Re: [RFC PATCH v6 4/5] perf stat: Add retire latency print functions to print out at the very end of print out

From: Namhyung Kim
Date: Mon Apr 01 2024 - 17:15:36 EST


On Mon, Apr 1, 2024 at 2:08 PM Wang, Weilin <weilin.wang@xxxxxxxxx> wrote:
>
>
>
> > -----Original Message-----
> > From: Namhyung Kim <namhyung@xxxxxxxxxx>
> > Sent: Monday, April 1, 2024 2:04 PM
> > To: Wang, Weilin <weilin.wang@xxxxxxxxx>
> > Cc: Ian Rogers <irogers@xxxxxxxxxx>; Arnaldo Carvalho de Melo
> > <acme@xxxxxxxxxx>; Peter Zijlstra <peterz@xxxxxxxxxxxxx>; Ingo Molnar
> > <mingo@xxxxxxxxxx>; Alexander Shishkin
> > <alexander.shishkin@xxxxxxxxxxxxxxx>; Jiri Olsa <jolsa@xxxxxxxxxx>; Hunter,
> > Adrian <adrian.hunter@xxxxxxxxx>; Kan Liang <kan.liang@xxxxxxxxxxxxxxx>;
> > linux-perf-users@xxxxxxxxxxxxxxx; linux-kernel@xxxxxxxxxxxxxxx; Taylor, Perry
> > <perry.taylor@xxxxxxxxx>; Alt, Samantha <samantha.alt@xxxxxxxxx>; Biggers,
> > Caleb <caleb.biggers@xxxxxxxxx>
> > Subject: Re: [RFC PATCH v6 4/5] perf stat: Add retire latency print functions to
> > print out at the very end of print out
> >
> > On Fri, Mar 29, 2024 at 12:12 PM <weilin.wang@xxxxxxxxx> wrote:
> > >
> > > From: Weilin Wang <weilin.wang@xxxxxxxxx>
> > >
> > > Add print out functions so that users could read retire latency values.
> > >
> > > Example output:
> > > In this simple example, there is no MEM_INST_RETIRED.STLB_HIT_STORES
> > sample.
> > > Therefore, the MEM_INST_RETIRED.STLB_HIT_STORES:p retire_latency
> > value, count
> > > and sum are all 0.
> > >
> > > Performance counter stats for 'system wide':
> > >
> > > 181,047,168 cpu_core/TOPDOWN.SLOTS/ # 0.6 %
> > tma_dtlb_store
> > > 3,195,608 cpu_core/topdown-retiring/
> > > 40,156,649 cpu_core/topdown-mem-bound/
> > > 3,550,925 cpu_core/topdown-bad-spec/
> > > 117,571,818 cpu_core/topdown-fe-bound/
> > > 57,118,087 cpu_core/topdown-be-bound/
> > > 69,179 cpu_core/EXE_ACTIVITY.BOUND_ON_STORES/
> > > 4,582 cpu_core/MEM_INST_RETIRED.STLB_HIT_STORES/
> > > 30,183,104 cpu_core/CPU_CLK_UNHALTED.DISTRIBUTED/
> > > 30,556,790 cpu_core/CPU_CLK_UNHALTED.THREAD/
> > > 168,486 cpu_core/DTLB_STORE_MISSES.WALK_ACTIVE/
> > > 0.00 MEM_INST_RETIRED.STLB_HIT_STORES:p 0 0
> >
> > The output is not aligned and I think it's hard to read.
> > I think it should print the result like this:
> >
> > <sum> <event-name> # <val> average retired latency
>
> Since we would like to use the average retire latency, I would think put average
> at the beginning would be more consistent.
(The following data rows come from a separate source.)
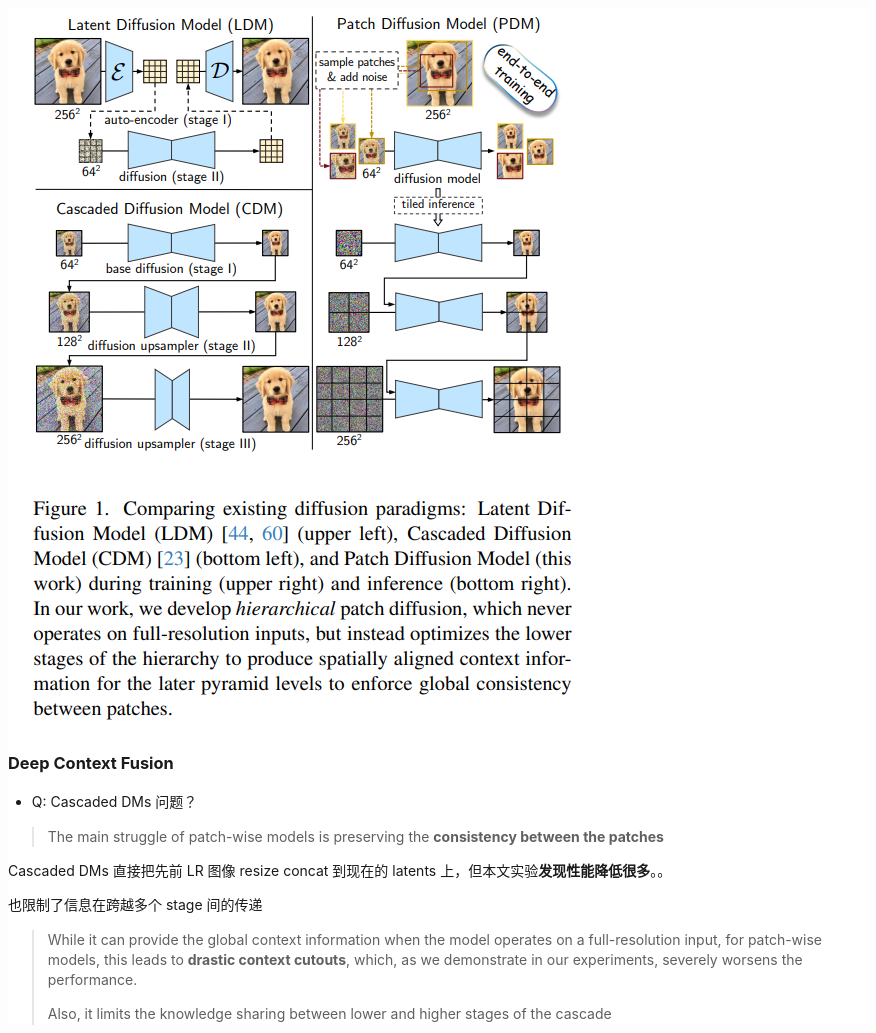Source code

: ![fig1](docs/2024_06_CVPR_Hierarchical-Patch-Diffusion-Models-for-High-Resolution-Video-Generation_Note/fig1.png)







### Deep Context Fusion

- Q: Cascaded DMs 问题？

> The main struggle of patch-wise models is preserving the **consistency between the patches**

Cascaded DMs 直接把先前 LR 图像 resize concat 到现在的 latents 上，但本文实验**发现性能降低很多**。。

也限制了信息在跨越多个 stage 间的传递

> While it can provide the global context information when the model operates on a full-resolution input, for patch-wise models, this leads to **drastic context cutouts**, which, as we demonstrate in our experiments, severely worsens the performance.
>
> Also, it limits the knowledge sharing between lower and higher stages of the cascade
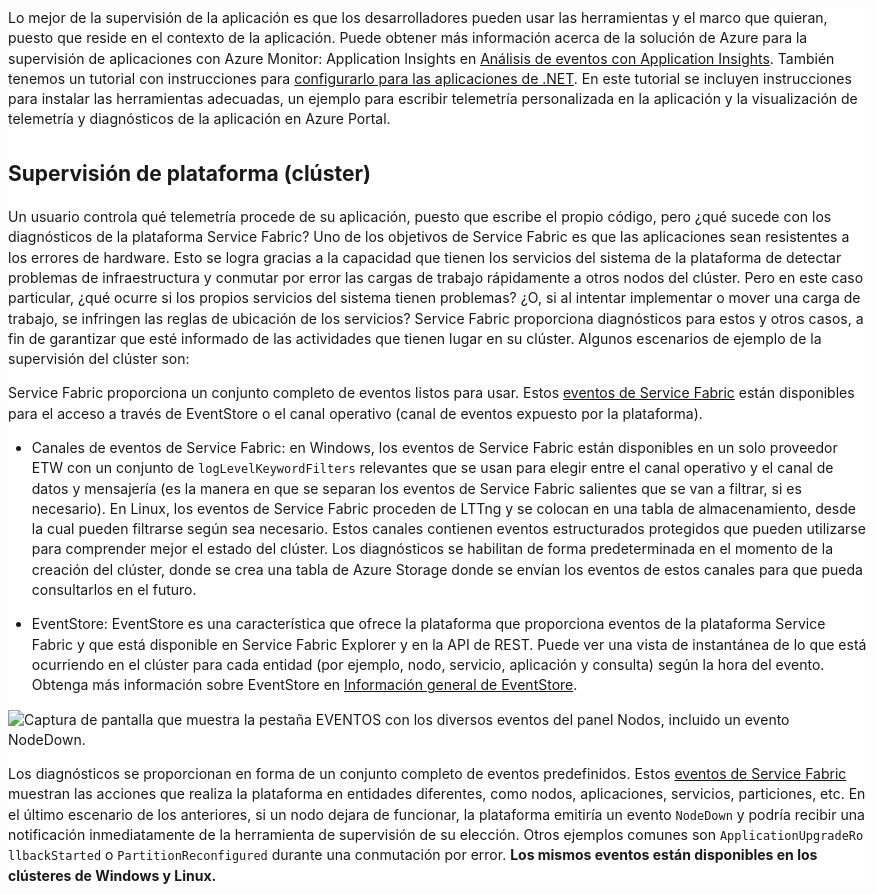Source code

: Lo mejor de la supervisión de la aplicación es que los desarrolladores pueden usar las herramientas y el marco que quieran, puesto que reside en el contexto de la aplicación. Puede obtener más información acerca de la solución de Azure para la supervisión de aplicaciones con Azure Monitor: Application Insights en [Análisis de eventos con Application Insights](service-fabric-diagnostics-event-analysis-appinsights.md).
También tenemos un tutorial con instrucciones para [configurarlo para las aplicaciones de .NET](service-fabric-tutorial-monitoring-aspnet.md). En este tutorial se incluyen instrucciones para instalar las herramientas adecuadas, un ejemplo para escribir telemetría personalizada en la aplicación y la visualización de telemetría y diagnósticos de la aplicación en Azure Portal. 


## <a name="platform-cluster-monitoring"></a>Supervisión de plataforma (clúster)
Un usuario controla qué telemetría procede de su aplicación, puesto que escribe el propio código, pero ¿qué sucede con los diagnósticos de la plataforma Service Fabric? Uno de los objetivos de Service Fabric es que las aplicaciones sean resistentes a los errores de hardware. Esto se logra gracias a la capacidad que tienen los servicios del sistema de la plataforma de detectar problemas de infraestructura y conmutar por error las cargas de trabajo rápidamente a otros nodos del clúster. Pero en este caso particular, ¿qué ocurre si los propios servicios del sistema tienen problemas? ¿O, si al intentar implementar o mover una carga de trabajo, se infringen las reglas de ubicación de los servicios? Service Fabric proporciona diagnósticos para estos y otros casos, a fin de garantizar que esté informado de las actividades que tienen lugar en su clúster. Algunos escenarios de ejemplo de la supervisión del clúster son:

Service Fabric proporciona un conjunto completo de eventos listos para usar. Estos [eventos de Service Fabric](service-fabric-diagnostics-events.md) están disponibles para el acceso a través de EventStore o el canal operativo (canal de eventos expuesto por la plataforma). 

* Canales de eventos de Service Fabric: en Windows, los eventos de Service Fabric están disponibles en un solo proveedor ETW con un conjunto de `logLevelKeywordFilters` relevantes que se usan para elegir entre el canal operativo y el canal de datos y mensajería (es la manera en que se separan los eventos de Service Fabric salientes que se van a filtrar, si es necesario). En Linux, los eventos de Service Fabric proceden de LTTng y se colocan en una tabla de almacenamiento, desde la cual pueden filtrarse según sea necesario. Estos canales contienen eventos estructurados protegidos que pueden utilizarse para comprender mejor el estado del clúster. Los diagnósticos se habilitan de forma predeterminada en el momento de la creación del clúster, donde se crea una tabla de Azure Storage donde se envían los eventos de estos canales para que pueda consultarlos en el futuro. 

* EventStore: EventStore es una característica que ofrece la plataforma que proporciona eventos de la plataforma Service Fabric y que está disponible en Service Fabric Explorer y en la API de REST. Puede ver una vista de instantánea de lo que está ocurriendo en el clúster para cada entidad (por ejemplo, nodo, servicio, aplicación y consulta) según la hora del evento. Obtenga más información sobre EventStore en [Información general de EventStore](service-fabric-diagnostics-eventstore.md).    

![Captura de pantalla que muestra la pestaña EVENTOS con los diversos eventos del panel Nodos, incluido un evento NodeDown.](media/service-fabric-diagnostics-overview/eventstore.png)

Los diagnósticos se proporcionan en forma de un conjunto completo de eventos predefinidos. Estos [eventos de Service Fabric](service-fabric-diagnostics-events.md) muestran las acciones que realiza la plataforma en entidades diferentes, como nodos, aplicaciones, servicios, particiones, etc. En el último escenario de los anteriores, si un nodo dejara de funcionar, la plataforma emitiría un evento `NodeDown` y podría recibir una notificación inmediatamente de la herramienta de supervisión de su elección. Otros ejemplos comunes son `ApplicationUpgradeRollbackStarted` o `PartitionReconfigured` durante una conmutación por error. **Los mismos eventos están disponibles en los clústeres de Windows y Linux.**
So in format like:
> <val> <event-name> <sum> <count> or <val> <event-name> <count> <sum> ?

But it's not consistent with others. When I see the perf stat
output, I'd expect it shows the total count. And the average
latency is a derived value so I think it can be treated as a metric.

Thanks,
Namhyung